**WHAT THE TASK REQUIRES:** Extract every line of text from the listing below and copy each one unchanged, in its original order.

**DATA TO PROCESS:**
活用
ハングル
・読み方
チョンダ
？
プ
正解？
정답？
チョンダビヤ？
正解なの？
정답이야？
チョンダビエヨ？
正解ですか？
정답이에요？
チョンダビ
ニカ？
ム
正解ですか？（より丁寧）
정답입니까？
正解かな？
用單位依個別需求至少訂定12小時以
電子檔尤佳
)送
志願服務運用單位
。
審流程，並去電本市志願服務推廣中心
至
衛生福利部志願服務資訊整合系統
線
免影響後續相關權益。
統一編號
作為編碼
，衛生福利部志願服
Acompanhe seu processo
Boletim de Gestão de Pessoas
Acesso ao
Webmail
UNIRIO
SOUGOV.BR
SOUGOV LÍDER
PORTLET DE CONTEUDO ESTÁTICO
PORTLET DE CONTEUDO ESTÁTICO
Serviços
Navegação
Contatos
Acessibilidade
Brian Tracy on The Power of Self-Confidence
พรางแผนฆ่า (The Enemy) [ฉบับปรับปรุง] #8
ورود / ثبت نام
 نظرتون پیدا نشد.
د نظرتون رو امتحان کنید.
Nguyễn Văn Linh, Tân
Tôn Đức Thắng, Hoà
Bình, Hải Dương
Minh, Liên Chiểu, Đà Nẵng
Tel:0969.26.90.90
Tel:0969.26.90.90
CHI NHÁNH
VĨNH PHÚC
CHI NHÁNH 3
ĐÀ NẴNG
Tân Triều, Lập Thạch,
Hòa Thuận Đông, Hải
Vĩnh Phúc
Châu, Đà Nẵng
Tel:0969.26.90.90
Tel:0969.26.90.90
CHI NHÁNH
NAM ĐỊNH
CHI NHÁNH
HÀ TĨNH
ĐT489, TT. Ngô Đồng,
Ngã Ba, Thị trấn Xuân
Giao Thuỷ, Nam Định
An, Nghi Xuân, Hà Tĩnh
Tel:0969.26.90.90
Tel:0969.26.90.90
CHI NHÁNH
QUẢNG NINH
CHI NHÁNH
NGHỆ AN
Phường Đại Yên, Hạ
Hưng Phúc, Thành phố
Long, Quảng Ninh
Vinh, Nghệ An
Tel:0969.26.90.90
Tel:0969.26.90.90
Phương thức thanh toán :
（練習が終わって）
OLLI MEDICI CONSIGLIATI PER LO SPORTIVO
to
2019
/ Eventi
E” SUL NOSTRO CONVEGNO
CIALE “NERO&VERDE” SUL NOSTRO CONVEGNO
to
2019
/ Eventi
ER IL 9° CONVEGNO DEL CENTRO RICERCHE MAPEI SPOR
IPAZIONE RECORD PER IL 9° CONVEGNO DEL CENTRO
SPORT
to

**REPLY TO THE EXERCISE:**
活用
ハングル
・読み方
チョンダ
？
プ
正解？
정답？
チョンダビヤ？
正解なの？
정답이야？
チョンダビエヨ？
正解ですか？
정답이에요？
チョンダビ
ニカ？
ム
正解ですか？（より丁寧）
정답입니까？
正解かな？
用單位依個別需求至少訂定12小時以
電子檔尤佳
)送
志願服務運用單位
。
審流程，並去電本市志願服務推廣中心
至
衛生福利部志願服務資訊整合系統
線
免影響後續相關權益。
統一編號
作為編碼
，衛生福利部志願服
Acompanhe seu processo
Boletim de Gestão de Pessoas
Acesso ao
Webmail
UNIRIO
SOUGOV.BR
SOUGOV LÍDER
PORTLET DE CONTEUDO ESTÁTICO
PORTLET DE CONTEUDO ESTÁTICO
Serviços
Navegação
Contatos
Acessibilidade
Brian Tracy on The Power of Self-Confidence
พรางแผนฆ่า (The Enemy) [ฉบับปรับปรุง] #8
ورود / ثبت نام
 نظرتون پیدا نشد.
د نظرتون رو امتحان کنید.
Nguyễn Văn Linh, Tân
Tôn Đức Thắng, Hoà
Bình, Hải Dương
Minh, Liên Chiểu, Đà Nẵng
Tel:0969.26.90.90
Tel:0969.26.90.90
CHI NHÁNH
VĨNH PHÚC
CHI NHÁNH 3
ĐÀ NẴNG
Tân Triều, Lập Thạch,
Hòa Thuận Đông, Hải
Vĩnh Phúc
Châu, Đà Nẵng
Tel:0969.26.90.90
Tel:0969.26.90.90
CHI NHÁNH
NAM ĐỊNH
CHI NHÁNH
HÀ TĨNH
ĐT489, TT. Ngô Đồng,
Ngã Ba, Thị trấn Xuân
Giao Thuỷ, Nam Định
An, Nghi Xuân, Hà Tĩnh
Tel:0969.26.90.90
Tel:0969.26.90.90
CHI NHÁNH
QUẢNG NINH
CHI NHÁNH
NGHỆ AN
Phường Đại Yên, Hạ
Hưng Phúc, Thành phố
Long, Quảng Ninh
Vinh, Nghệ An
Tel:0969.26.90.90
Tel:0969.26.90.90
Phương thức thanh toán :
（練習が終わって）
OLLI MEDICI CONSIGLIATI PER LO SPORTIVO
to
2019
/ Eventi
E” SUL NOSTRO CONVEGNO
CIALE “NERO&VERDE” SUL NOSTRO CONVEGNO
to
2019
/ Eventi
ER IL 9° CONVEGNO DEL CENTRO RICERCHE MAPEI SPOR
IPAZIONE RECORD PER IL 9° CONVEGNO DEL CENTRO
SPORT
to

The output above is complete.